[Selected text]:
The Bank have chosen to change the original terms of the loan without any prior consultation with the borrowers. The LTV issue has been addressed as the repayments coupled with the increase in the market prices deals with this issue. All the security requested at the time of loan commencement were adhered to. Furthermore, the loans are in personal names so in case of default the Bank will chase me personally.


----------



## 44brendan (29 Oct 2013)

Just to advise that the "repayable on demand" clause is a standard one in most loan agreements. However, from a Court perspective, this clause would not be sustainable where the lender called in a loan that was operating in line with the agreed original T&C's. However, the fact that mercman did provide additional security to the bank voluntarily does raise the issue of "contract". i.e. What benefit accrued to mercman in return for providing the additional security? I would have though that the solicitor would have a valid case here if the information provided is correct!


----------



## mf1 (29 Oct 2013)

"In 2008 Bank demanded more security which I obliged at serious legal costs."

They asked. He gave. If he had not given the security, they might have called in the loan. On the facts, a Court won't insist that the lender releases any additional security freely given. 

But there is a large element of going around in circles here. 

If OP wants his extra security back, he can ask for it ( already done) and, when they won't do it,  then go borrow the funds needed to redeem the entire loan, pay off the loan and transfer the original security to his new lender.  

We have a theory in our office that any client's problem usually has a range of solutions - which  very often do not include the preferred option that the client is putting forward and clients will fight to the death to secure their preferred option, even if it actually makes no sense. 

mf


----------



## mercman (29 Oct 2013)

mf1 said:


> If OP wants his extra security back, he can ask for it ( already done) and, when they won't do it,  then go borrow the funds needed to redeem the entire loan, pay off the loan and transfer the original security to his new lender.



In case you weren't aware of it, there is no fluid banking system operating in this country. Even if I could borrow the amount concerned, the rate would be so high compared to the existing, it would be a pointless exercise. 

Re the additional security, the Bank do not know where it is, what the condition of same is and they never inspected it, despite them requesting to do same, but they never showed up. It even can't be seen on Google Maps.

I always used to work on the principle that if the Bank shouted Jump, I'd say how high ? Times have changed and those days are gone. I, like many others have been blamed for their mistakes.


----------



## mercman (29 Oct 2013)

44brendan said:


> What benefit accrued to mercman in return for providing the additional security?



Absolutely no additional benefit was provided to me, other than knowing that I'd be able to keep my assets.


----------



## mf1 (29 Oct 2013)

"Even if I could borrow the amount concerned, the rate would be so high compared to the existing, it would be a pointless exercise. "

I believe you have your answer now. 

"Re the additional security, the Bank do not know where it is, what the condition of same is and they never inspected it, despite them requesting to do same, but they never showed up. It even can't be seen on Google Maps.

I always used to work on the principle that if the Bank shouted Jump, I'd say how high ? Times have changed and those days are gone. I, like many others have been blamed for their mistakes."


None of this is relevant. 

mf


----------



## mercman (29 Oct 2013)

It is relevant/ very relevant.

Otherwise why did the Bank insist of taking additional security when they had no clue of what or where it was. Called Bully Boy tactics from my view.

Saved data entries
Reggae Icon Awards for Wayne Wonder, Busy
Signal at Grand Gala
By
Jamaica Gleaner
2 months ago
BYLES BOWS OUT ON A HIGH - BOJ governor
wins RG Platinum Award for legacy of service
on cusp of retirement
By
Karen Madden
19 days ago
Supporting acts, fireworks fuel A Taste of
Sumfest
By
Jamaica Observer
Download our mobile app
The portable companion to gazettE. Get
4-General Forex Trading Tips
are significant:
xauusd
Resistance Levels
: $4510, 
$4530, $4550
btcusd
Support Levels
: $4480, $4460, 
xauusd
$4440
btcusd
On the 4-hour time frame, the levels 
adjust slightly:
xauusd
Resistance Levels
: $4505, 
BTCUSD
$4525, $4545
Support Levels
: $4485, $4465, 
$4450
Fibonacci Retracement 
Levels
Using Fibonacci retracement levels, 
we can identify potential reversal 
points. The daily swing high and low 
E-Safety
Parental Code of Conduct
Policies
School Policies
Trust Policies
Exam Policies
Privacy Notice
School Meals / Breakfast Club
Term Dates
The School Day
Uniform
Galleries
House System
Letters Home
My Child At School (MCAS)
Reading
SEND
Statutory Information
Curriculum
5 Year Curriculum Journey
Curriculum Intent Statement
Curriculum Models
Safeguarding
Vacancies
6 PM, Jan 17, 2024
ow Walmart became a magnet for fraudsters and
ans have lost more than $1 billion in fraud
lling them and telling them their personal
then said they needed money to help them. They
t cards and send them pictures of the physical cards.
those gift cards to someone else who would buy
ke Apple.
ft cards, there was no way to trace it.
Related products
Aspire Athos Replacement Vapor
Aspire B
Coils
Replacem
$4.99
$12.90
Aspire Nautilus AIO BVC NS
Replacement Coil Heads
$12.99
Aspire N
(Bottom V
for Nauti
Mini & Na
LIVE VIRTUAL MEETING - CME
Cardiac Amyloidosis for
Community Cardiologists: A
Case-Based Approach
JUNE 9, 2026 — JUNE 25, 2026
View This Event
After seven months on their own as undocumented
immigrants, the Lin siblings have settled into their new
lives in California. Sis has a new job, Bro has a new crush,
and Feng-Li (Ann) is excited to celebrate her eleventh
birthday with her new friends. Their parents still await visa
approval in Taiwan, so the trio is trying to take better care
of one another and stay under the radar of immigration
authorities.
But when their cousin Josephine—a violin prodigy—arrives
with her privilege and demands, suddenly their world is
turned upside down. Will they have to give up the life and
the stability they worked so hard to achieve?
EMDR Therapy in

[Instructions for the task]: Extend the forum thread about the bank loan and the additional security, picking up right after its final sentence.

[Response area]:
----------



## Brendan Burgess (29 Oct 2013)

mercman said:


> Absolutely no additional benefit was provided to me, other than knowing that I'd be able to keep my assets.



That sounds like a substantial benefit to me. 

Just be a bit careful that you don't run up a lot of legal fees letting off steam. It's ok to let off steam on askaboutmoney as it doesn't cost you anything.  

Did your "stiff letter" solicitor advise you to give the additional security to the bank back in 2008?   Or did he advise you not to give the additional security?


----------



## mercman (29 Oct 2013)

The Bank use the same firm of solicitors and therefore are unable to offer impartial advice. I use another firm as well, but as with all professionals, will undertake to do the work as long as they get paid for it.

I'm not letting off steam, but simply trying to invoke Eventual Tax Planning.

Brendan, I do not understand your comment where you state that keeping one's assets is a substantial benefit. Stupid me honoured their wishes without realising that the Bank's had broken their own rules.

We will see who will wear the eventual victory cap.


----------



## 44brendan (29 Oct 2013)

I disagree with BB in respect of the perception that "keeping the asset" is a benefit. In law it definitely is not so & having been on the opposite side of some cases where the Bank obtained security from clients over and above what was regarded as commercially acceptable I can confirm that this is not the "open & shut" case that some posters think it is. The fact that the Bank asked for additional security and the client supplied same without receiving any commercial benefit or independent legal advice is a significant issue and should definitely be progressed by you. I note that you have now taken legal advice on the matter and a good barrister should be in a better position than any of us to access the merits your case. While I don't subscribe to the general simplistic acceptance that "all clients are good" and "all banks are bad" I do see this case as being one where the Bank appears to have taken advantage of the clients co-operation (again assuming that all of the facts outlined in the posts are correct).


----------



## mercman (29 Oct 2013)

44brendan said:


> assuming that all of the facts outlined in the posts are correct).



Brendan, Thank you for your encouraging post. The facts as outlined are those as they occured. There are no skeletons hanging in the closet in this case or no 'forgot to mention' bitz.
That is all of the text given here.